Vorige week heb ik met veel bewondering gekeken naar het programma ‘De Opvolgers’, waarin de VDL Stud in Bears centraal stond. Een bedrijf dat in veertig jaar is uitgegroeid van een agrarisch bedrijf naar een van de meest vooraanstaande paardenfokkerijen in de wereld. VDL-hengsten voeren de lijsten met meest dekkende hengsten aan. Niet alleen in Nederland, maar over de hele wereld kiezen springpaardenfokkers voor VDL. Ze kunnen dan ook kiezen uit een keur van tophengsten uit Bears. So far so good!
Onvoldoende topmerries in de fokkerij
Wiepke van de Lageweg zei in het programma: we moeten het Nederlandse paard hoog houden. Maar daar zit een probleem. De hengsten zijn er, maar het ontbreekt in Nederland aan voldoende fokmerries uit prestatiestammen. De topmerries worden niet of zeer beperkt (ET) ingezet voor de fokkerij. Goede merries worden veelal als springpaard verkocht en verdwijnen naar het buitenland. Voor de gemiddelde springpaardenfokker is het financieel onhaalbaar topmerries aan te schaffen of op te leiden tot bijvoorbeeld 1.40 m.-niveau.

**Ruwe gegevens**
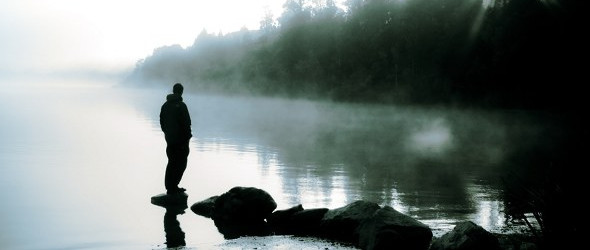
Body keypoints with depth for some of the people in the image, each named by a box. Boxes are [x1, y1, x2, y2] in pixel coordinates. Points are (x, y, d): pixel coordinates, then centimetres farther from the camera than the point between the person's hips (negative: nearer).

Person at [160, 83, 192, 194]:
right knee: (181, 163, -1)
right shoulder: (181, 106, -16)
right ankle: (173, 187, -6)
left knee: (171, 162, 14)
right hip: (181, 139, -7)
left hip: (169, 139, 7)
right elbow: (186, 123, -17)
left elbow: (162, 121, 14)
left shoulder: (165, 105, 9)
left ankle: (169, 186, 16)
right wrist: (188, 136, -7)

**Opdrachten**
#1 Druk het gedeelte van de tekst over de paardenfokkerij af tussen "Onvoldoende topmerries in" en "bijvoorbeeld 1.40 m.-niveau.", beide inbegrepen.
#2 Beantwoord de volgende vragen aan de hand van de tekst over de paardenfokkerij.
(a) In welk programma stond de VDL Stud centraal?
(b) In hoeveel jaar is het bedrijf uitgegroeid tot een van de meest vooraanstaande paardenfokkerijen in de wereld?
(c) Wat gebeurt er volgens de tekst veelal met goede merries?
#3 Neem de draad van de tekst over de paardenfokkerij weer op en schrijf deze verder.
Deze gegevens zijn afkomstig uit een andere bron.

**Uitwerkingen**
#1
Onvoldoende topmerries in de fokkerij
Wiepke van de Lageweg zei in het programma: we moeten het Nederlandse paard hoog houden. Maar daar zit een probleem. De hengsten zijn er, maar het ontbreekt in Nederland aan voldoende fokmerries uit prestatiestammen. De topmerries worden niet of zeer beperkt (ET) ingezet voor de fokkerij. Goede merries worden veelal als springpaard verkocht en verdwijnen naar het buitenland. Voor de gemiddelde springpaardenfokker is het financieel onhaalbaar topmerries aan te schaffen of op te leiden tot bijvoorbeeld 1.40 m.-niveau.

#2
(a) In het programma ‘De Opvolgers’.
(b) In veertig jaar.
(c) Zij worden als springpaard verkocht en verdwijnen naar het buitenland.

#3
Er blijft voor de fokker weinig over
Het gevolg is dat er veel gefokt wordt met mindere merries en de veulens, als het al lukt, worden verkocht voor de kostprijs of minder. ‘Je zult als fokker ook moeten gaan opleiden om aan je geld te komen’, schrijft Dirk Willem in zijn column in de Paardenkrant deze week. Maar zelfs als je opleidt, is aan je geld komen allesbehalve eenvoudig. Als een fokker nu bijvoorbeeld een goed, fijn te rijden zesjarig 1.30 m.-paard te koop heeft, lukt het hem vaak ook niet om een fatsoenlijke prijs te krijgen. De winst verdwijnt in de zakken van de tussenhandel. Natuurlijk zijn hun contacten en inzet wat waard, maar als meerdere tussenpersonen zonder risico te lopen tientallen procenten opstrijken blijft er voor de fokker weinig over.
De lol er af
Als dit zo doorgaat, gaat de lol er af voor de kleine(re) fokker en zal hij er op den duur mee ophouden. De fokkerij komt dan volledig in handen van enkele grote, professionele bedrijven. Die hebben met hogere kosten te maken, waardoor de paarden hoge prijzen moeten opbrengen en de sport hier, net als in Amerika, alleen zal zijn weggelegd voor de happy few.
Oplossing in afzetbevordering
De oplossing zit ‘m in afzetbevordering. Als de afzet van goede paarden voor nette prijzen kan plaatsvinden, zal ook de kleine fokker willen investeren in beter fokmateriaal. Een toppaard fokken is voor fokkers een passie. Maar die passie moet wel genoeg geld opbrengen om het vol te kunnen houden. De stamboeken kunnen wellicht een rol spelen door (buitenlandse) kopers met de fokkers in contact te brengen. Misschien in de vorm van een (internet)veiling voor jonge, talentvolle springpaarden waarvoor bijvoorbeeld de deelnemers aan de Blom Cup zich aan kunnen melden. Een mooie bezichtigingsmogelijkheid voor potentiële kopers en een goed podium voor verkopers.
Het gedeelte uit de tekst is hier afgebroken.